Dopo una serie di passaggi intermedi il complesso Alco Palmera è stato rilevato nel 2006 dalla società Stabilimento srl, che fa capo tra gli altri all’imprenditore barese Dante Mazzitelli: «Prima dell’acquisto – spiega Mazzitelli, che esibisce i documenti – abbiamo preteso che la società venditrice effettuasse la bonifica,così come richiesto dall’ordinanza comunale: di questo dà atto una relazione dell’Arpa.
Oggi il capannone ha un nuovo tetto in metallo. Anche perché, diversamente, non sarebbe stato rilasciato il certificato di agibilità». Nel capannone ex Alco Palmera è alloggiato un deposito di materiali della Fondazione Petruzzelli, ed è ospitato – per circa 2.000 metri quadrati – l’archivio delle schede elettorali della Corte d’appello di Bari.

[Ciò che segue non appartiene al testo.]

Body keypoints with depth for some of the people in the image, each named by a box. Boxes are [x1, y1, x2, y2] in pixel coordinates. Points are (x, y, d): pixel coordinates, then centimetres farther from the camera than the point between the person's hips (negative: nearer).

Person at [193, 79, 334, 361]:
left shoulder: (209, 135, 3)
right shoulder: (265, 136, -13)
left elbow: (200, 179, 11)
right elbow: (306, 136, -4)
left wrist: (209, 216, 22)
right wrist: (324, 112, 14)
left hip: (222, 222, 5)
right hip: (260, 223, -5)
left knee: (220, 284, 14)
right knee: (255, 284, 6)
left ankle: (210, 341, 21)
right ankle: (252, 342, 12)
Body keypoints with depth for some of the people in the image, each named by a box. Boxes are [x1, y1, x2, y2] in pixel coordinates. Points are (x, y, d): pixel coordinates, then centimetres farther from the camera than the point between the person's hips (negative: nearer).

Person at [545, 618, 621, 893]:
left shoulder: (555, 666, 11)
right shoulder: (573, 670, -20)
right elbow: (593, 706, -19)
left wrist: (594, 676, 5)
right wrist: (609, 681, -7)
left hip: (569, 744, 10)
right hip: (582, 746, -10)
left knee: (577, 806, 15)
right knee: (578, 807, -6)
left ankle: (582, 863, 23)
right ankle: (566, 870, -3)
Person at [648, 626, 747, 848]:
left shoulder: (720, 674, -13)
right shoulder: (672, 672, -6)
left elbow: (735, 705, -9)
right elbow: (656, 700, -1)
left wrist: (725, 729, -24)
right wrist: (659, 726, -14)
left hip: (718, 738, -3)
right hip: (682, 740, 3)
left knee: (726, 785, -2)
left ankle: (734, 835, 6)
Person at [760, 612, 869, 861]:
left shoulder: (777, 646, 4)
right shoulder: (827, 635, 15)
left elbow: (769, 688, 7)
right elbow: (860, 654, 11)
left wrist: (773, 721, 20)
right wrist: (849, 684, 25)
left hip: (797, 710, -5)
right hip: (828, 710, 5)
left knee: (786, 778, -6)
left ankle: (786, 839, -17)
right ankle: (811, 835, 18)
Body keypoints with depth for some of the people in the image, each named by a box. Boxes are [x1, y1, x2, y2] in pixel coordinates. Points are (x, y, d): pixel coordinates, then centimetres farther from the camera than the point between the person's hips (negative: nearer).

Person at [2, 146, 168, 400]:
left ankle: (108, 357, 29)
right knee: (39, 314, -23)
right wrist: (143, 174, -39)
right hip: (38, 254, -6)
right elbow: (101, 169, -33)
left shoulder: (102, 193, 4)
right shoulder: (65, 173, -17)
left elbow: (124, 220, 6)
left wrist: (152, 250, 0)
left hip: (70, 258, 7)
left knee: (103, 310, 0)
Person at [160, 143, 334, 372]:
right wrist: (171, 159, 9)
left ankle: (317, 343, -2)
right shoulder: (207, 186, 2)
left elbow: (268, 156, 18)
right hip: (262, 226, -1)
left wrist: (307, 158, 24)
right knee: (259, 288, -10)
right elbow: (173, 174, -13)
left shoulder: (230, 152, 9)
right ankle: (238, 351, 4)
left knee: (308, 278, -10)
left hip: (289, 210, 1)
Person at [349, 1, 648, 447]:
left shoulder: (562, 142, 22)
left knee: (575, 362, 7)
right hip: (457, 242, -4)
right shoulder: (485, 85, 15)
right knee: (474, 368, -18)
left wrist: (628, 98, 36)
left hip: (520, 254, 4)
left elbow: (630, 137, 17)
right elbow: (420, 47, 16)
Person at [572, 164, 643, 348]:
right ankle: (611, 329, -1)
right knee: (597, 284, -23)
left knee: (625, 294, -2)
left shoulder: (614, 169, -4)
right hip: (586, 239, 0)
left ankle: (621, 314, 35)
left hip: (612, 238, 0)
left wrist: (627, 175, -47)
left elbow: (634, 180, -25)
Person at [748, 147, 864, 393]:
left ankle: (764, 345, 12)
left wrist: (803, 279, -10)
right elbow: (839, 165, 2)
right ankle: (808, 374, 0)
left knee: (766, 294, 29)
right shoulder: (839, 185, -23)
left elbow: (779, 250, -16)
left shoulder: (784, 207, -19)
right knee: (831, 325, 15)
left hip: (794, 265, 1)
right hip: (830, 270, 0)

Nel futuro dell’area industriale c’è dunque una riconversione. Ma i lavoratori della ex Alco Palmera – che nel periodo migliore hanno toccato le 400 unità – sono rimasti con un palmo di naso. Sia dal punto di vista occupazionale (lo stabilimento è stato ceduto al consorzio Madia Diana, che avrebbe dovuto riaprire ma non lo ha fatto), che da quello patrimoniale: a differenza di quanto accaduto in altri casi – quello più famoso è
proprio la Fibronit – gli avvocati non sono finora riusciti a chiedere conto all’azienda – dei danni alla salute.
Il riconoscimento dell’esposizione ad amianto previsto dalla legge è infatti a carico degli enti previdenziali: gli anni di contributi versati dal lavoratore che è stato a contatto con eternit per oltre un decennio vengono aumentati della metà. La stessa strada su cui si stanno avviando, ad esempio, anche i dipendenti regionali che lavorano (o hanno lavorato) nel complesso ex Ciapi, anche quello infestato dall’amianto.